To counter the emergence of fundamentalism in Pakistan, the ruling classes as well as intellectuals are advocating the revival of sufism. However, it is evident that ideas and the system cannot be revived because fundamentalism is a product of a certain time and space and fulfills the needs of that age.

Secondly, the very idea of revivalism indicates intellectual bankruptcy and lethargy of our intellectuals who are either not ready or do not have the capacity to understand the very phenomenon of religious extremism and its advent as a result of social, economic and political changes in society. A number of myths are associated with sufis. One of the arguments being that they converted non-Muslims and are responsible for the spread of Islam through the subcontinent. To portray them as missionaries discredits them as an impartial community. To convert someone means that they initially did not believe in the truthfulness of other religions. If this view is correct, it does not explain how they could create goodwill among people belonging to different religions.

Moreover, historical evidence shows that they did not make any attempt to convert people. Most of the great sufis lived in northern India where the Muslim population was a minority. Islam spread in Punjab, Sindh, and East Bengal where Brahmins were weak and the tribal system was powerful. Therefore, there are negative impacts of the glorification of sufism. We all know that the successors of the sufi saints exploited their ancestors’ stature and took undue benefits.

The shrine culture has always been opposed by the puritans as irreligious and as an attempt to pollute the purity of religion. In the subcontinent this conflict is evident between Deobandis and Barelvis. Revenge attacks on the shrines of some sufi saints has created a gulf between these two sects.To the Taliban, who adhere to the Deobandi creed, it is idolatry to visit shrines and to pray for the fulfillment of wishes. Some liberal intellectuals support it as an expression of cultural unity of different religions where Hindus and Muslim gather in respect of the saint.

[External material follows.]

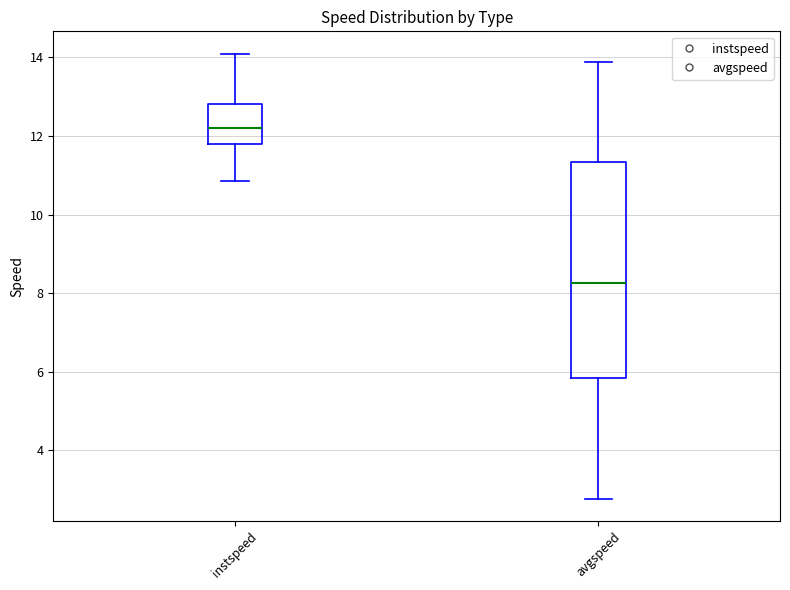

Which box is the tallest, from its lower edge to its upper edge?

avgspeed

Considering the whole phenomenon as popular culture according to the anthropological and historical point of view, every society has an elite class that enjoy music concerts, dancing, art, restaurants, clubs and other places for recreation. On the other hand, the masses enjoy popular culture which provides them an opportunity to forget the daily routine of life and indulge in some leisure time at popular festivals.

They visit shrines which are easily accessible to them and here they can pray to the saint to provide them with a cure for their ailments, to find them jobs, to save and protect them from evil forces and to make them materially successful in life. Women have their own specific wish list which includes a desire to bear children, to safeguard their marriage and have a loving relationship with their husband. It indicates the helplessness of not only women but also men.

When the state and society leave them without any service, the ordinary man has no option but to go and pray to a saint, to mediate between the individuals and God for fulfilment of their wishes.

As a majority of people live in poverty and misery, they are threatened by insecurity. Visiting a sufi shrine to pay homage to the saint gives them a sense of satisfaction.